Indeed, it was in the realm of everyday living where Cage displayed his true mastery. His renown for whimsical sound experiments was one thing, his debatable merits as a composer another. But as the music director of Cunningham’s company and, for many years, its de facto manager, chief fundraiser, tour cook, bus driver, resident philosopher, morale-booster and liaison between the moody, introverted choreographer and his dancers, Cage was the indispensable sherpa who kept Cunningham and the artists around him relatively sane.
“John was like everyone’s father, in a way,” said Susana Hayman-Chaffey, a Cunningham dancer in the 1960s and ’70s.

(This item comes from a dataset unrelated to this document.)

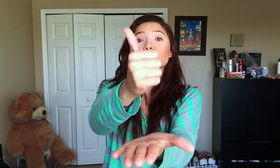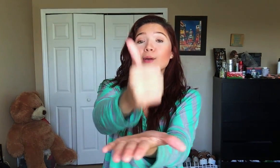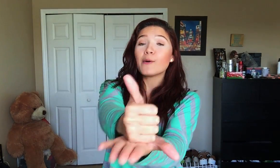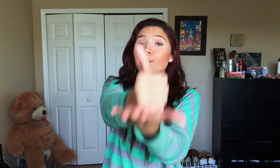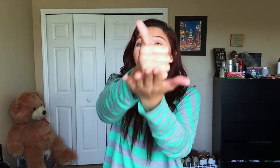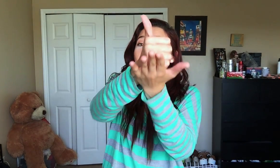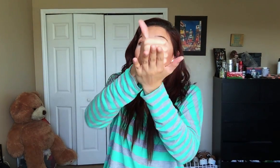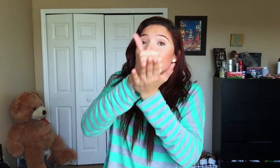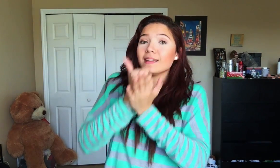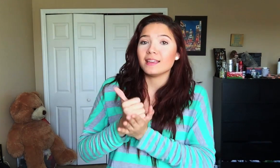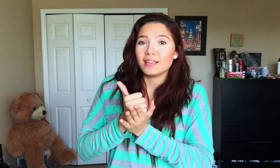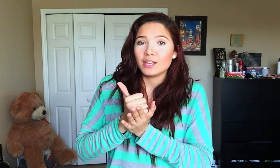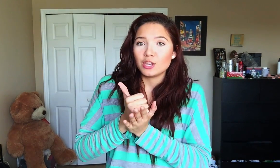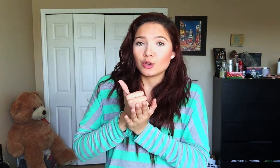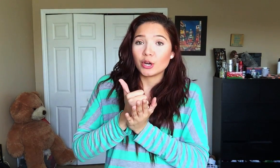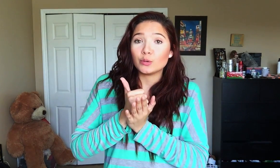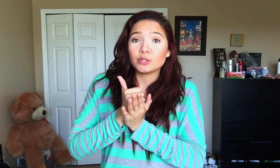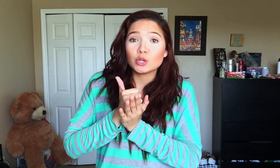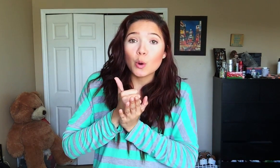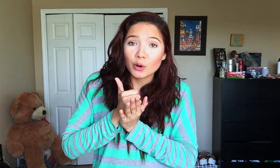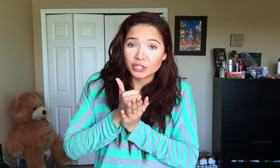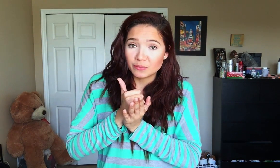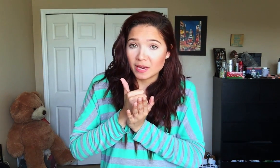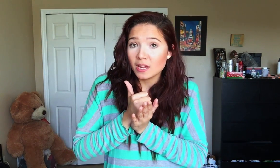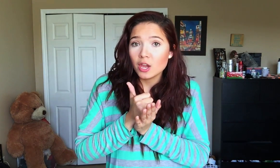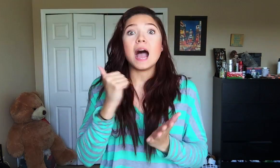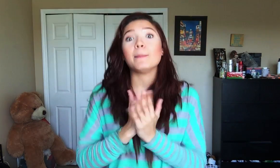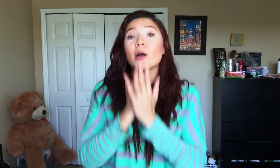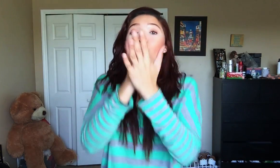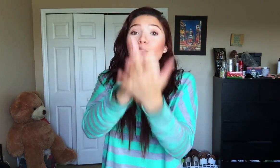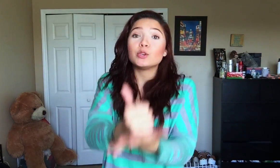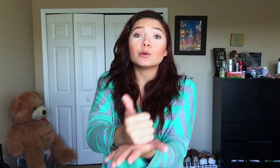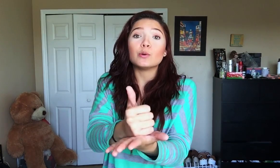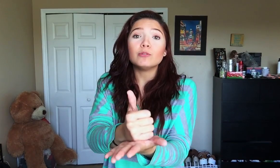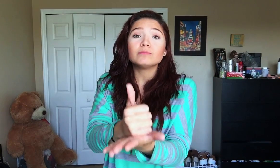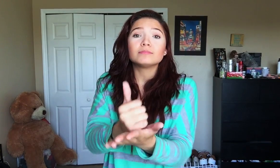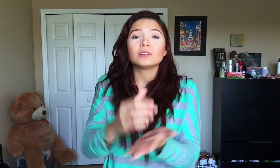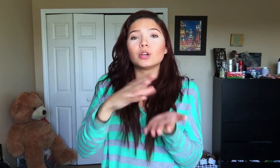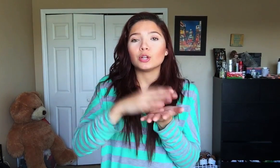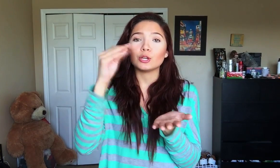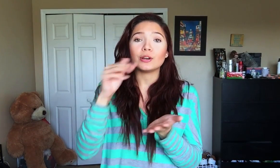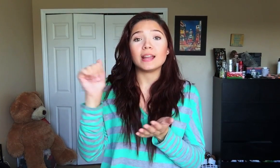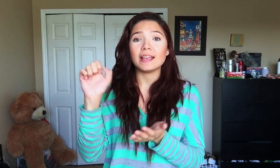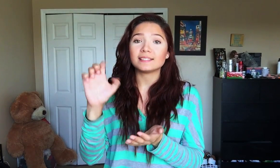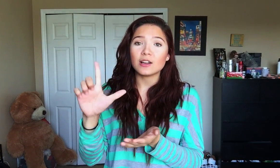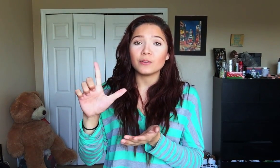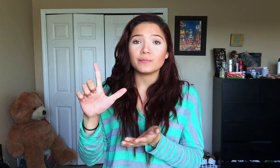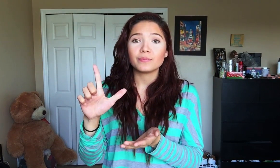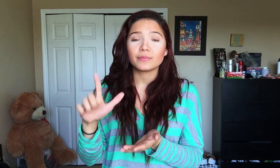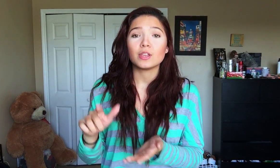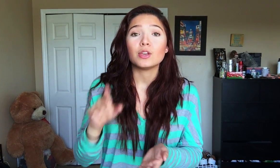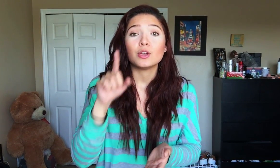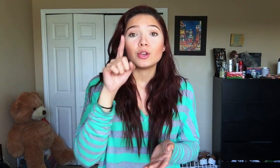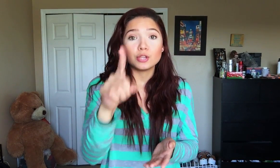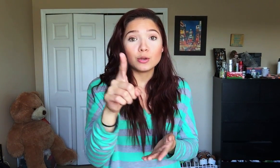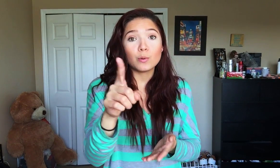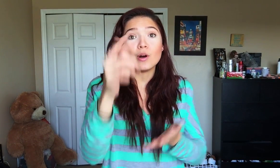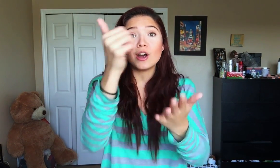to help me you're going to do it towards me I'm helping you learn ASL you are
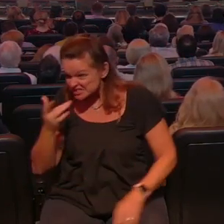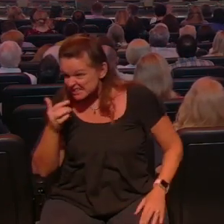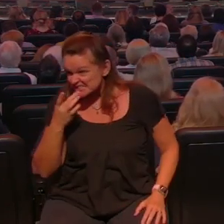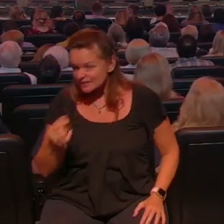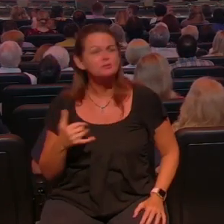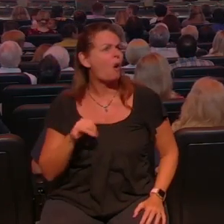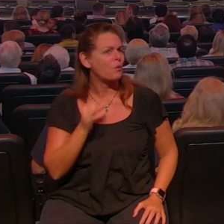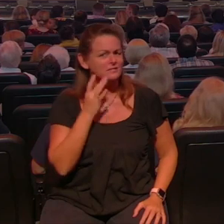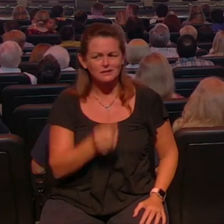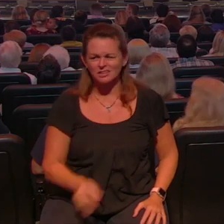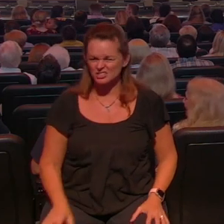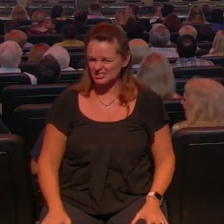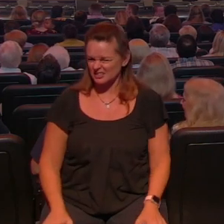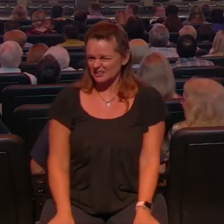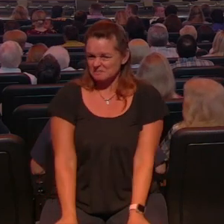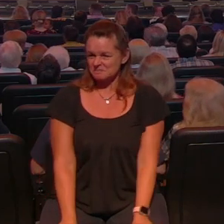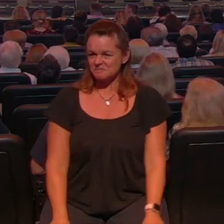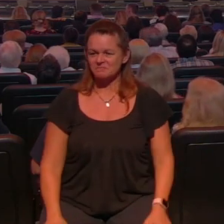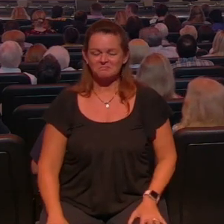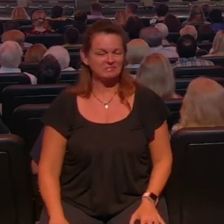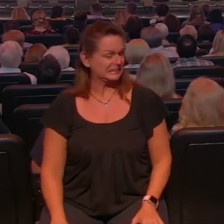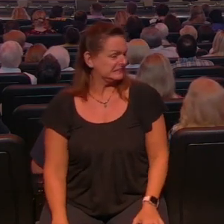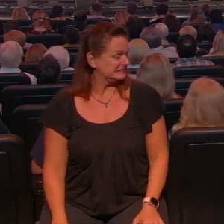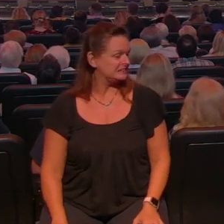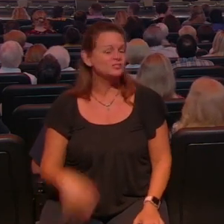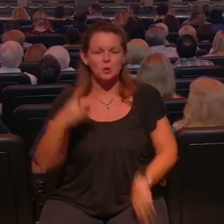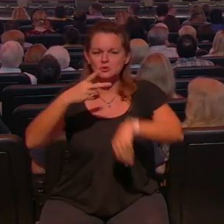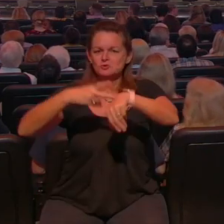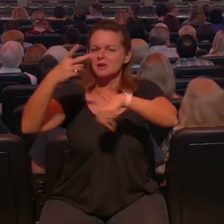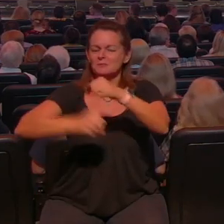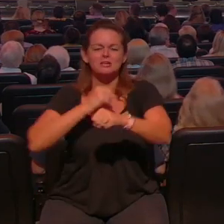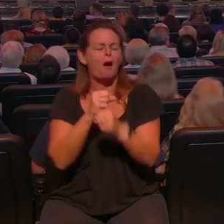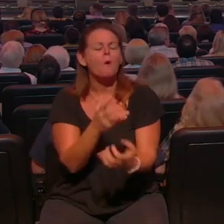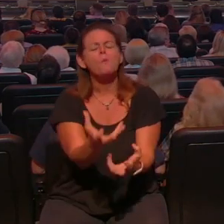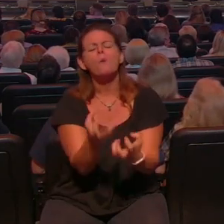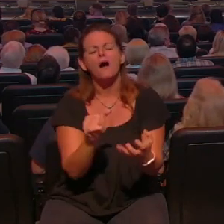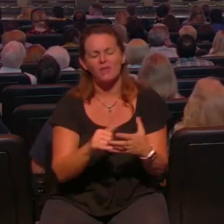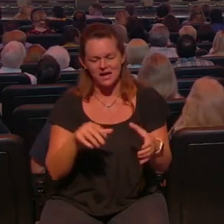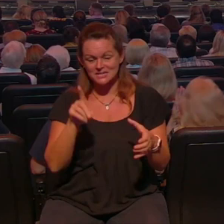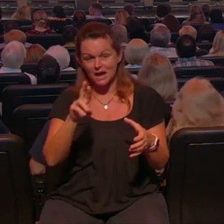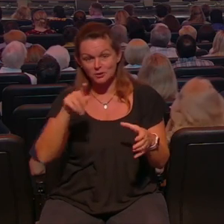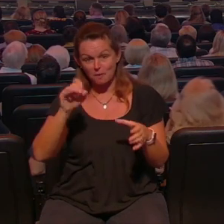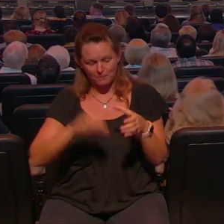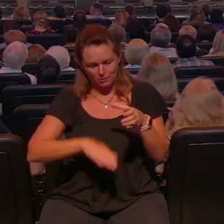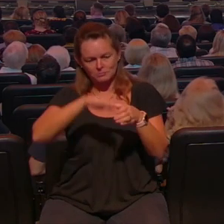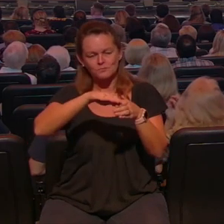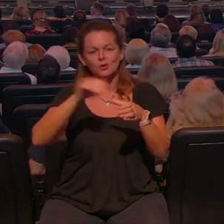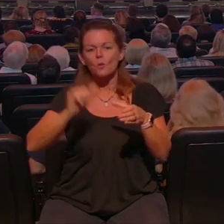so about twice a year I get this craving for this the reason I'm saying that is I just walked I would have walked in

Cage’s influence over Cunningham’s art continued beyond his death in 1992. In 2003, the British rock band Radiohead accepted Cunningham’s invitation to compose for a new dance. (The piece was called “Split Sides,” and yes, Radiohead, which sold out Madison Square Garden at around the same time, performed as the dance troupe’s pit band at the Brooklyn Academy of Music.) The band didn’t know much about Cunningham’s choreography, their manager, Chris Houfford, told me at the time. What clinched the deal was that for bandleader Thom Yorke, Cage was one of his “all-time art heroes.”
Lately, little recognition has been paid to Cage’s connection to dance. That is, until July, when, in homage to Cage, the Bill T. Jones/Arnie Zane Dance Company performed an engrossing piece called “Story/Time.” It was modeled on Cage’s 1958 work “Indeterminacy,” in which he sat alone onstage, reading aloud a series of one-minute stories he’d written. In the engagement at Wolf Trap, Jones took on the Cage role, reading from his own one-minute stories, selected and ordered by chance. Dancers from Jones’s company performed as he read. It was a lovely tribute from one experimental artist to another, a bow across time to a man who was a great friend of dance.